Under the Stone
A native New Yorker who now divides his time between Tesuque, New Mexico,and Italy, Jono Manson has long been a master of the high art of low-rent song craft. But never has he cut as close to the bone as on “Under The Stone”, the title track from his latest self-produced CD. As high and lonesome as anything off the O Brother, Where Art Thou? Soundtrack, it kicks off with a pitch-perfect invocation – “World of trouble/ World of worry/ Carry on / carry on” – and proceeds to home in on death with unblinking eyes.
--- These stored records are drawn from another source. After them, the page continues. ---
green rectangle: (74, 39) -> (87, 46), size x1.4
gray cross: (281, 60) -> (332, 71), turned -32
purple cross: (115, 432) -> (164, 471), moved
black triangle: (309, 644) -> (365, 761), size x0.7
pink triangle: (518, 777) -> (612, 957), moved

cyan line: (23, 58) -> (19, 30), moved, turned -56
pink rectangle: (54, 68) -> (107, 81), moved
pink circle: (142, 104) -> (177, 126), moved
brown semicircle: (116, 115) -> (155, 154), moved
Recounting a hardscrabble life in which “a hundred prayers/ A thousand needles/ Won’t stop the pain,” Manson returns repeatedly to a mantra that makes the ultimate case for cremation: “The spirit won’t visit the bones/ Under the stone.” The song is even more potent in the stripped-down acoustic version included as a bonus track.
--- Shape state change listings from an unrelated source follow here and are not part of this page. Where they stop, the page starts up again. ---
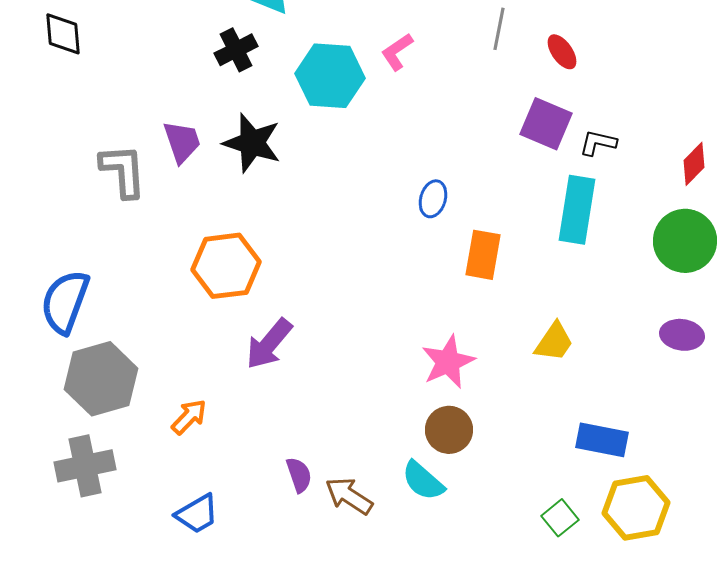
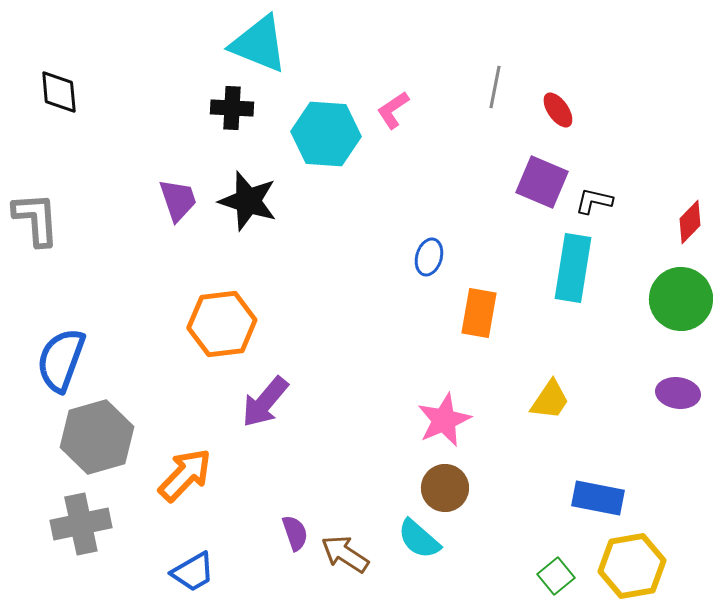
black cross: (236, 50) -> (232, 108), turned 30
gray L-shape: (123, 171) -> (36, 219), moved
orange arrow: (189, 417) -> (185, 475), size x1.5

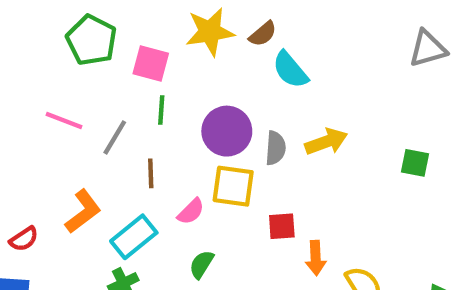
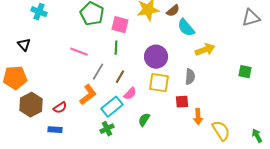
green line: (161, 110) -> (116, 48), moved
gray line: (115, 137) -> (98, 72), moved
yellow arrow: (326, 142) -> (205, 50), moved
gray semicircle: (275, 148) -> (190, 77), moved
brown line: (151, 173) -> (120, 77), turned 32
pink semicircle: (191, 211) -> (130, 94), moved

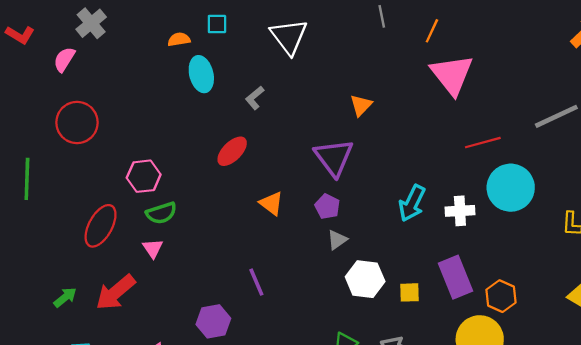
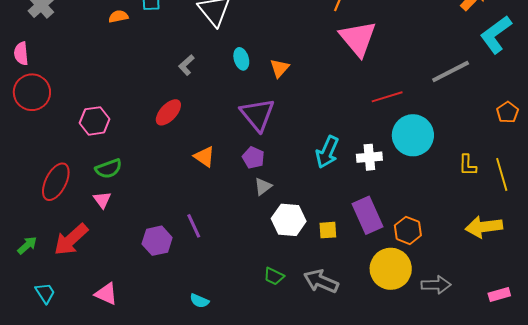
pink semicircle: (64, 59) -> (21, 53), moved, turned -35
cyan ellipse: (201, 74) -> (241, 59), moved, size x0.7
pink hexagon: (144, 176) -> (95, 121), moved
purple hexagon: (213, 321) -> (157, 241), moved

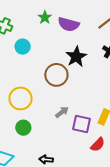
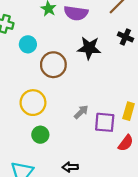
black star: (76, 57) -> (89, 48), turned -30
brown circle: (56, 75) -> (53, 65), moved

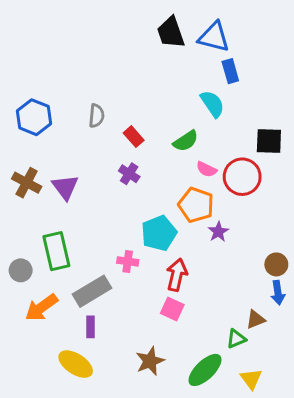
Though “Under The Stone” is the album’s crown jewel, it is studded with other gems as well. “Walking Down Your Street” is a back-porch picker that tucks a hard-luck tale inside a happy go-lucky shuffle. “Gunhill Road” celebrates two late, great bass players: Loup Garou’s Jim Gregory, who co-wrote the shit-kickin’ rocker with Neil Thomas; and Blues Traveler’s Bobby Sheehan, who plays on the track and toured with Manson for many years in High Plains Drifter. Both date back to the old New York bar-band scene, invoked as a raucous last-call anthem in “The Night Before The Morning After”.